SOURCE PASSAGE
----

Fake Celebrity Endorsements

There are some celebrities who have endorsed certain cryptocurrency exchanges and crypto businesses and companies over the years, but there is a crypto exchange that made headlines after its spectacular collapse and it was even endorsed by some celebrities such as Matt Damon and Tom Brady.

Scammers are, unfortunately using celebrities to make it appear that their cryptocurrency offers are legitimate when they really are not and celebrities themselves never gave permission to use their likeness for these purposes. They will use pictures of celebrities and create fake websites or social media posts to make it seem like these celebrities have given their ok to use these sites that are really scams. It’s a way for scammers to try to show that what they are showing is trusted by some of the most well-known people out there.

Mariah Carey

The problem though is that if they say to invest in these so called opportunities by sending any cryptocurrency that you have, over to them using an address they provide (it’s a cryptocurrency address from a digital wallet that is used to store cryptocurrency), your cryptocurrency will be gone. They could also create fake websites resembling legitimate cryptocurrency exchanges such as Uphold or Binance and if you enter your real login credentials, you’re giving them access to your real account where they can steal your cryptocurrency and potentially use your financial information to try to buy more.

If you already own cryptocurrency and you’ve bought it from a reputable source, don’t fall for these scams claiming to be endorsed by celebrities. It’s more than likely too good to be true and you always want to do your research. Don’t let emotion cloud your judgment because that’s what scammers are hoping you end up doing and won’t think logically.

Fake Airdrops

This is an interesting scam, but I have seen these before especially on YouTube videos in the comments section of cryptocurrency videos. Cryptocurrency scams or getting so prevalent in the comments areas of these videos that the creators of some of these videos have to warn viewers to be wary of anyone promising certain things with your cryptocurrency as they are likely scams.

If you’ve been heavily involved in cryptocurrency, you’ll more than likely know what an airdrop is. For those who are not heavily involved with cryptocurrency, an airdrop refers to the distribution of free cryptocurrency tokens if you hold a certain kind of cryptocurrency. I can give you an example. I hold a certain kind of cryptocurrency on a crypto exchange called XRP. A crypto company that created another kind of cryptocurrency used the XRP ledger for its use and creation and anyone who holds XRP will get a certain amount of that new cryptocurrency in what’s called an airdrop. That is a legitimate airdrop.


Sadly, a lot of scammers are trying to take advantage of this by creating comments, like I mentioned above, in YouTube video comments section or on social media posts. They promise large amounts of cryptocurrency given to you either for free or in exchange of something.

----

DATA EXTRACTS
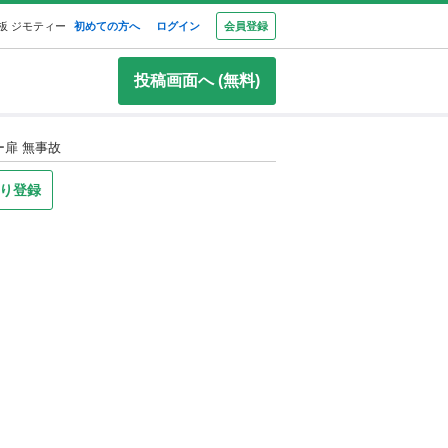
板 ジモティー
初めての方へ
ログイン
会員登録
投稿画面へ (無料)
ー扉 無事故
り登録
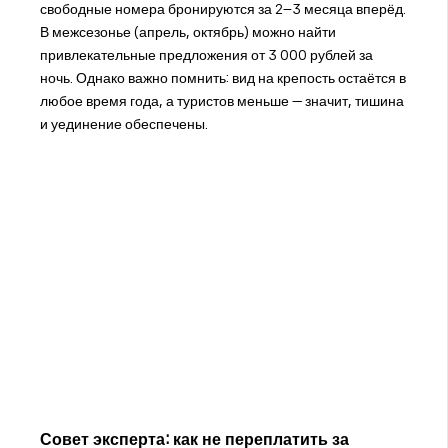
свободные номера бронируются за 2–3 месяца вперёд.
В межсезонье (апрель, октябрь) можно найти
привлекательные предложения от 3 000 рублей за
ночь. Однако важно помнить: вид на крепость остаётся в
любое время года, а туристов меньше — значит, тишина
и уединение обеспечены.
Совет эксперта: как не переплатить за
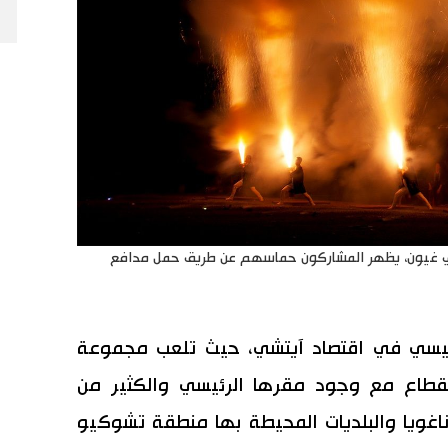
شي غيون، يظهر المشاركون حماسهم عن طريق حمل مدافع
ئيسي في اقتصاد آيتشي، حيث تلعب مجموعة
لقطاع مع وجود مقرها الرئيسي والكثير من
اغويا والبلديات المحيطة بها منطقة تشوكيو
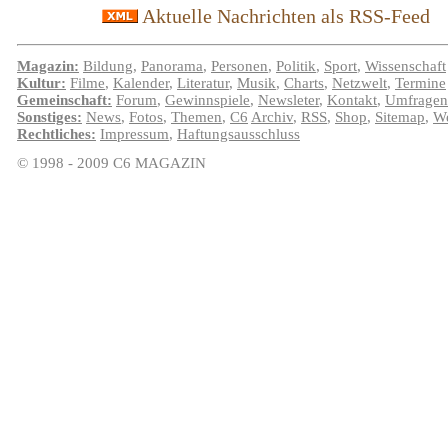
Aktuelle Nachrichten als RSS-Feed
Magazin:
Bildung
,
Panorama
,
Personen
,
Politik
,
Sport
,
Wissenschaft
Kultur:
Filme
,
Kalender
,
Literatur
,
Musik
,
Charts
,
Netzwelt
,
Termine
Gemeinschaft:
Forum
,
Gewinnspiele
,
Newsleter
,
Kontakt
,
Umfragen
Sonstiges:
News
,
Fotos
,
Themen
,
C6
Archiv
,
RSS
,
Shop
,
Sitemap
,
We
Rechtliches:
Impressum
,
Haftungsausschluss
© 1998 - 2009 C6 MAGAZIN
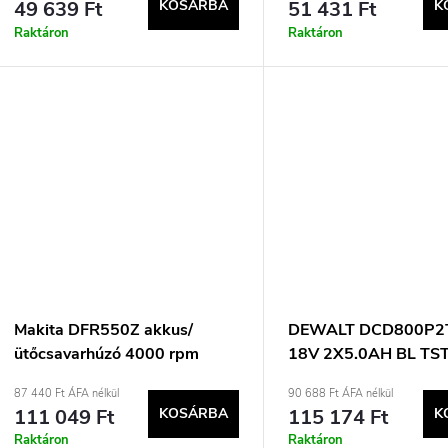
49 639 Ft
KOSÁRBA
51 431 Ft
K
Raktáron
Raktáron
Makita DFR550Z akkus/
DEWALT DCD800P
ütőcsavarhúzó 4000 rpm
18V 2X5.0AH BL TS
fekete, zöld
FÚRÓ-CSAVAROZÓ
87 440 Ft ÁFA nélkül
90 688 Ft ÁFA nélkül
111 049 Ft
KOSÁRBA
115 174 Ft
K
Raktáron
Raktáron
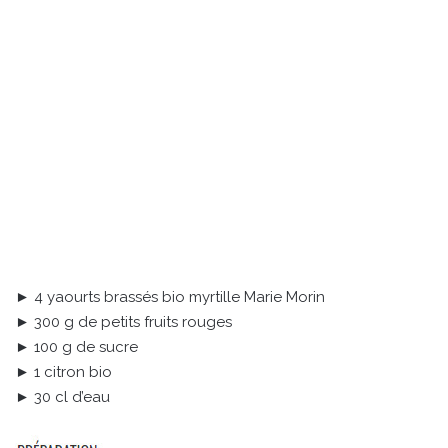
► 4 yaourts brassés bio myrtille Marie Morin
► 300 g de petits fruits rouges
► 100 g de sucre
► 1 citron bio
► 30 cl d’eau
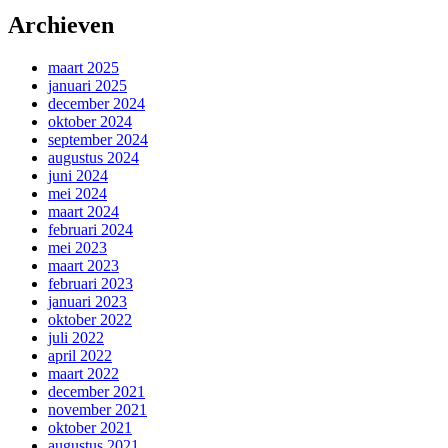
Archieven
maart 2025
januari 2025
december 2024
oktober 2024
september 2024
augustus 2024
juni 2024
mei 2024
maart 2024
februari 2024
mei 2023
maart 2023
februari 2023
januari 2023
oktober 2022
juli 2022
april 2022
maart 2022
december 2021
november 2021
oktober 2021
augustus 2021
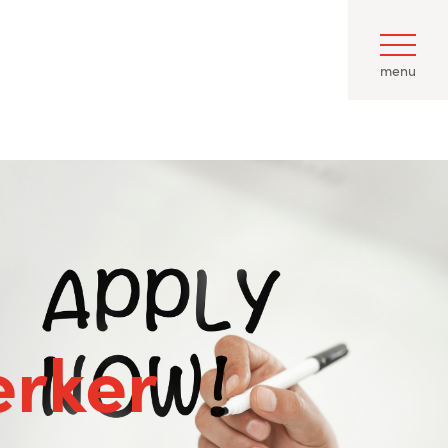
menu
rker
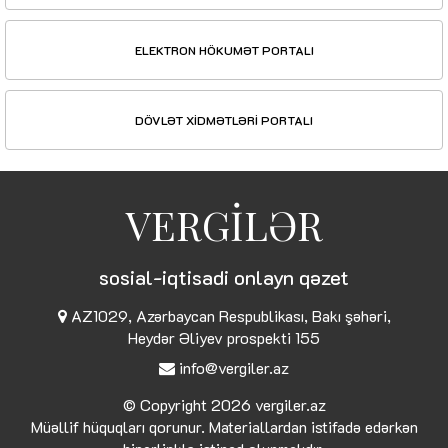
ELEKTRON HÖKUMƏT PORTALI
DÖVLƏT XİDMƏTLƏRİ PORTALI
VERGİLƏR
sosial-iqtisadi onlayn qəzet
AZ1029, Azərbaycan Respublikası, Bakı şəhəri,
Heydər Əliyev prospekti 155
info@vergiler.az
© Copyright 2026
vergiler.az
Müəllif hüquqları qorunur. Materiallardan istifadə edərkən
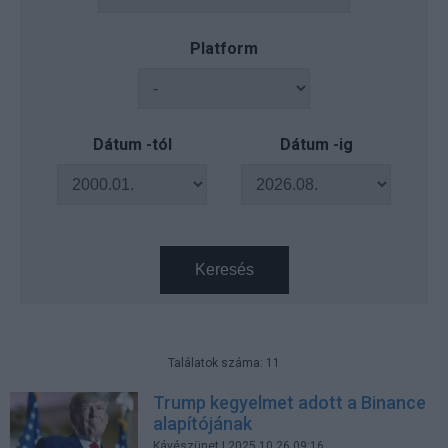
Platform
Dátum -tól
Dátum -ig
Keresés
Találatok száma: 11
Trump kegyelmet adott a Binance
alapítójának
Kávészünet
| 2025.10.26 09:16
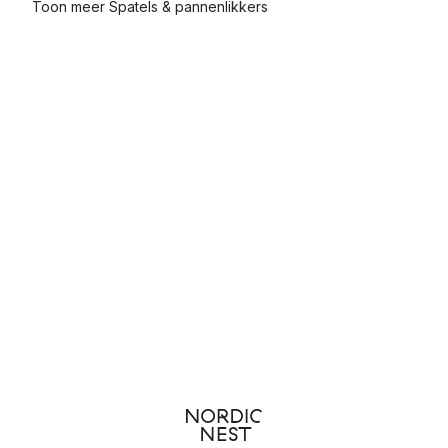
Toon meer Spatels & pannenlikkers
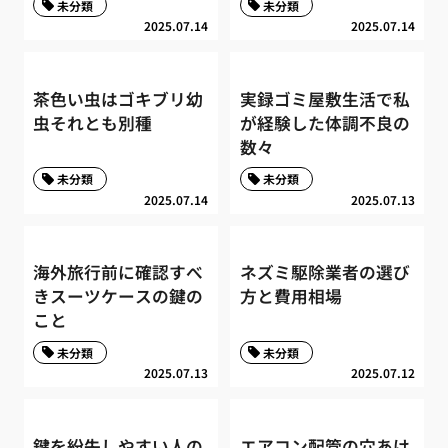
未分類
未分類
2025.07.14
2025.07.14
茶色い虫はゴキブリ幼
実録ゴミ屋敷生活で私
虫それとも別種
が経験した体調不良の
数々
未分類
未分類
2025.07.14
2025.07.13
海外旅行前に確認すべ
ネズミ駆除業者の選び
きスーツケースの鍵の
方と費用相場
こと
未分類
未分類
2025.07.13
2025.07.12
鍵を紛失しやすい人の
エアコン配管の穴あけ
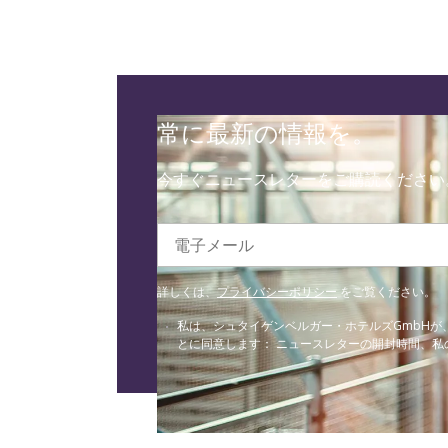
常に最新の情報を。
今すぐニュースレターをご購読ください
電子メール
詳しくは、
プライバシーポリシー
をご覧ください。
私は、シュタイゲンベルガー・ホテルズGmbH
とに同意します： ニュースレターの開封時間、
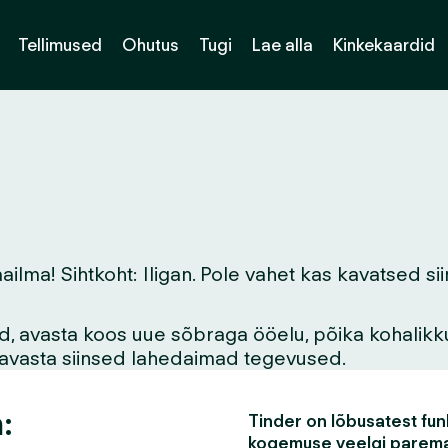
Tellimused
Ohutus
Tugi
Lae alla
Kinkekaardid
a! Sihtkoht: Iligan. Pole vahet kas kavatsed siin 
vid, avasta koos uue sõbraga ööelu, põika kohalikk
asavasta siinsed lahedaimad tegevused.
:
Tinder on lõbusatest funk
kogemuse veelgi parem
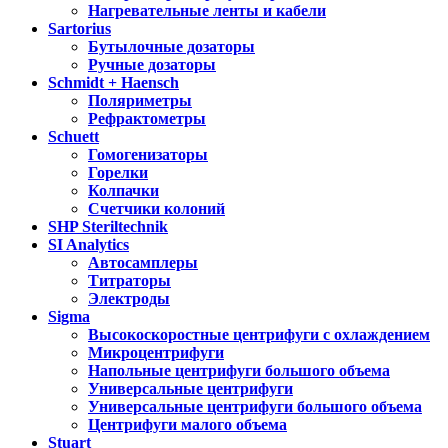
Нагревательные ленты и кабели
Sartorius
Бутылочные дозаторы
Ручные дозаторы
Schmidt + Haensch
Поляриметры
Рефрактометры
Schuett
Гомогенизаторы
Горелки
Колпачки
Счетчики колоний
SHP Steriltechnik
SI Analytics
Автосамплеры
Титраторы
Электроды
Sigma
Высокоскоростные центрифуги с охлаждением
Микроцентрифуги
Напольные центрифуги большого объема
Универсальные центрифуги
Универсальные центрифуги большого объема
Центрифуги малого объема
Stuart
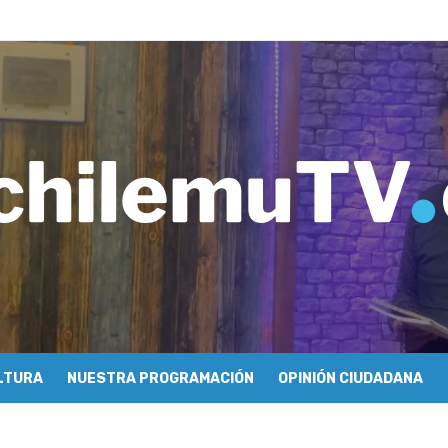
imiento y floricultura con María Lina Fermandois y Luis Polanco
inician la construcción participativa del Plan Local de Restauración 
finió a sus finalistas en su segunda clasificatoria
ulo 03: lessons on flight – Cecilia Araneda
do celebra 50 años de carrera en Pichilemu
 frontal en Pichilemu junto al alcalde Roberto Córdova
chalí suscriben convenio para esterilización de mascotas
Atención Primaria fortalecen alianza para mejorar el acceso a la aten
 se refieren a cuestionamientos al CFT O’Higgins
ionarse como la ciudad con la conexión a internet más rápida del mund
LTURA
NUESTRA PROGRAMACIÓN
OPINIÓN CIUDADANA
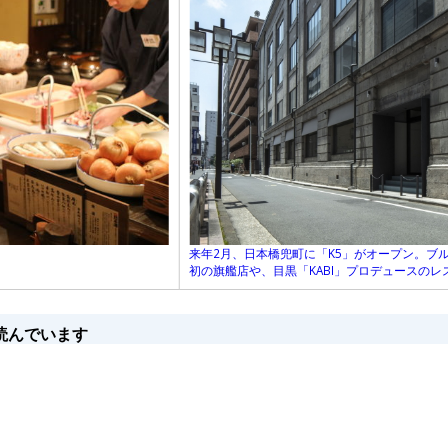
ン
来年2月、日本橋兜町に「K5」がオープン。ブ
初の旗艦店や、目黒「KABI」プロデュースの
読んでいます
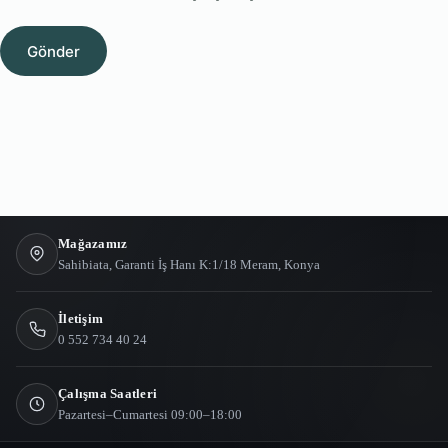
Gönder
Mağazamız
Sahibiata, Garanti İş Hanı K:1/18 Meram, Konya
İletişim
0 552 734 40 24
Çalışma Saatleri
Pazartesi–Cumartesi 09:00–18:00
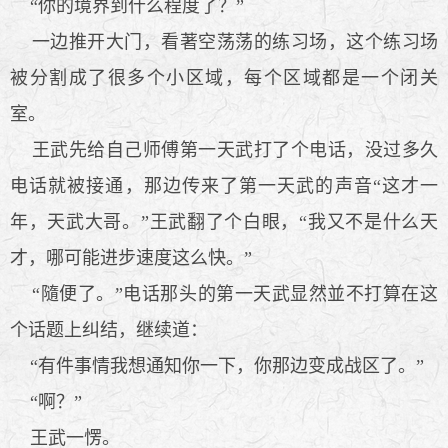
“你的境界到什么程度了？”
一边推开大门，看著空荡荡的练习场，这个练习场
被分割成了很多个小区域，每个区域都是一个闭关
室。
王武先给自己师傅第一天武打了个电话，没过多久
电话就被接通，那边传来了第一天武的声音“这才一
年，天武大哥。”王武翻了个白眼，“我又不是什么天
才，哪可能进步速度这么快。”
“隨便了。”电话那头的第一天武显然並不打算在这
个话题上纠结，继续道：
“有件事情我想通知你一下，你那边变成战区了。”
“啊？”
王武一愣。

----

WORK REQUEST 1
Answer these from the text on cryptocurrency scams:
(a) Which two celebrities endorsed the crypto exchange that collapsed?
(b) Which legitimate exchanges might fake websites be made to resemble?
(c) How does the text define an airdrop?
WORK REQUEST 2
Continue the text on cryptocurrency scams from its final sentence.
The pages shown in the lines are not needed here.

EXPECTED OUTPUT 1
(a) Matt Damon and Tom Brady.
(b) Uphold or Binance.
(c) The distribution of free cryptocurrency tokens if you hold a certain kind of cryptocurrency.

EXPECTED OUTPUT 2
A lot of people tend to fall for them and usually end up losing all their crypto as either there’s a link that leads to an address that scammers will ask you to send a small amount of cryptocurrency to or a link to website that looks like an authentic crypto exchange website where you’re supposed to receive an airdrop, but you’ll give the scammers your login credentials and then the scammers will get in and take your crypto on the real exchange. This is where you want to do extensive research and find out where the legitimate airdrops are and avoid the scams promising you the same thing, but usually want something else in return or access to your crypto wallet.

Promises of Return of Lost Cryptocurrency

This is one that is relatively new to me and has also surprised me and angered me at the same time. Why has this angered me? Well, the purpose of these type of articles that I do is to try to prevent people from becoming a victim of the many scams that are out there. Unfortunately, people fall victim to them every day and this scam preys on the victim of a scam with another scam.

The cryptocurrency scams I’ve talked about above usually cause the victim to lose all of their crypto if they fall for it. The bad thing here is, other scammers try to prey on the victims of these scams by promising that they can get the cryptocurrency back that has been lost. The problem is, they’ll lose even more as they usually require a fee in order to get reported crypto loss back.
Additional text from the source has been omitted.